Amazon et Anthropic achètent des livres rares pour alimenter leur IA
Amazon et Anthropic se livrent à une pratique controversée : l’acquisition de livres d’occasion, parfois rares, pour les découper et les numériser avant de les jeter. Cette méthode, connue sous le nom de « scan destructif », a pour objectif d’alimenter leurs modèles d’intelligence artificielle.
Une enquête menée par le média américain 404 Media a révélé qu’un lot de livres, comprenant des éditions peu communes, ne se dirigeait pas vers une bibliothèque ou un collectionneur, mais vers un centre d’Amazon dédié à l’entraînement de l’intelligence artificielle. Une fois arrivés à destination, ces ouvrages étaient découpés, scannés rapidement et ensuite éliminés. Plutôt que de photographier chaque page avec soin, les employés déchiraient la reliure et faisaient passer les feuilles dans un scanner, rendant le processus à la fois plus rapide et moins coûteux.

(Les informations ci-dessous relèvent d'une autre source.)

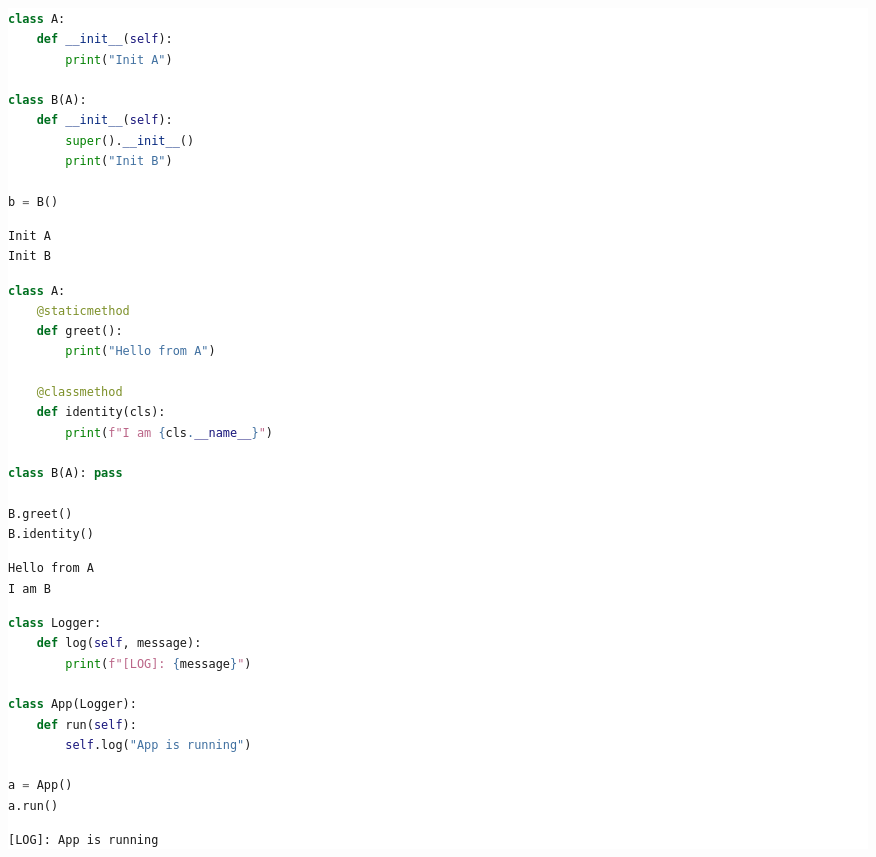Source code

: 
```python
class A:
    def __init__(self):
        print("Init A")

class B(A):
    def __init__(self):
        super().__init__()
        print("Init B")

b = B()

```

    Init A
    Init B
    


```python
class A:
    @staticmethod
    def greet():
        print("Hello from A")

    @classmethod
    def identity(cls):
        print(f"I am {cls.__name__}")

class B(A): pass

B.greet()
B.identity()

```

    Hello from A
    I am B
    


```python
class Logger:
    def log(self, message):
        print(f"[LOG]: {message}")

class App(Logger):
    def run(self):
        self.log("App is running")

a = App()
a.run()

```

    [LOG]: App is running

L’entreprise Anthropic, qui développe l’IA Claude, a été la première à être mise en lumière pour cette pratique. En 2025, un procès pour violation du droit d’auteur a révélé qu’elle avait acquis des millions de livres d’occasion, les avait découpés, scannés, puis détruits. Le juge fédéral William Alsup a statué en faveur d’Anthropic, arguant que le scan de livres légalement achetés était considéré comme un usage transformateur, relevant ainsi du « fair use », un principe du droit américain qui permet certaines réutilisations sans l’accord de l’auteur. Ce raisonnement était fondé sur le fait qu’en détruisant le livre après numérisation, Anthropic ne créait pas de copie supplémentaire, mais changeait simplement le format d’un exemplaire.
L’enquête de 404 Media a également mis en lumière qu’Amazon a adopté des méthodes similaires. En suivant le lot de livres rares, les journalistes ont constaté qu’il avait été envoyé à une installation d’Amazon spécialisée dans l’intelligence artificielle. Ces ouvrages, souvent peu communs, sont difficiles à trouver en raison de leur faible tirage ou de leur rédaction dans des langues peu parlées. Amazon, qui est l’un des principaux investisseurs d’Anthropic, illustre ainsi le lien étroit entre les deux entreprises et leur approche commune de l’entraînement de l’intelligence artificielle.